On l’aura compris, je n’aime pas l’art conceptuel, pas plus que Céline Dion ou Pascal Obispo. C’est une question de goût mais plus que cela, car l’art n’est jamais dissocié d’une culture et d’une idéologie, du moins à l’époque moderne. L’art classique fixe l’esthète et l’amène vers un éclat de conscience. Dans l’art conceptuel, je vois plutôt une sorte de jeu et qui dit jeu dit manipulation. L’artiste se sert des spectateurs pour son intérêt personnel. Il se plaît à voir le microcosme ou alors les masses graviter autour de son ego. En ce sens, l’art contemporain est complice du marché avec lequel il partage le même principe, celui d’instrumentaliser les individus. Mais c’est surtout la laideur de l’art conceptuel ou son insignifiance qui me détourne et me permet de prendre conscience du ravissement qu’on peut prendre en arpentant quelques chemins de forêt ou mieux encore, quelques coins secrets et sauvages dans le bassin d’Arcachon. Quand je me balade dans le Réolais, là aussi, je goûte ces paysages de terroir et j’apprécie cette nature sauvage ou parfois aménagée avec un goût de France du terroir qui vaut plus que toutes les œuvres des musées modernes. Œuvres qui parfois font figure de fausse monnaie. Il suffit qu’un artiste coté peigne une croûte et signe pour que son œuvre prenne la forme d’un gros billet de banque valant 10 000 euros.

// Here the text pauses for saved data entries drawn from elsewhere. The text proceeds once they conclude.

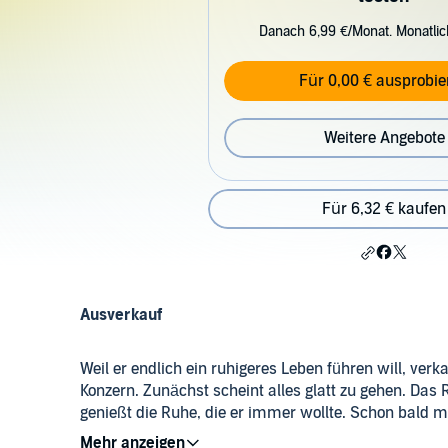
Danach 6,99 €/Monat. Monatli
Für 0,00 € ausprobie
Weitere Angebote
Für 6,32 € kaufen
Ausverkauf
Weil er endlich ein ruhigeres Leben führen will, verk
Konzern. Zunächst scheint alles glatt zu gehen. Das R
genießt die Ruhe, die er immer wollte. Schon bald m
Frührentner ziemlich langweilig ist. Krabs braucht ei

Je me fous d’être considéré comme conservateur. Je refuse d’être moderniste sur commande, avant-gardiste par posture, à la mode ou au goût du jour pour me fondre dans l’opinion. La conscience éveillée s’affranchit des contingences matérielles et des caprices du temps à l’ère hyper moderne. J’aime Botticelli et Opeth, Vivaldi et Dali, le rock progressif et les cathédrales, les fossiles d’ammonites et les platanes du canal latéral à la Garonne. J’aime planer avec en fond sonore quelques notes de mellotron.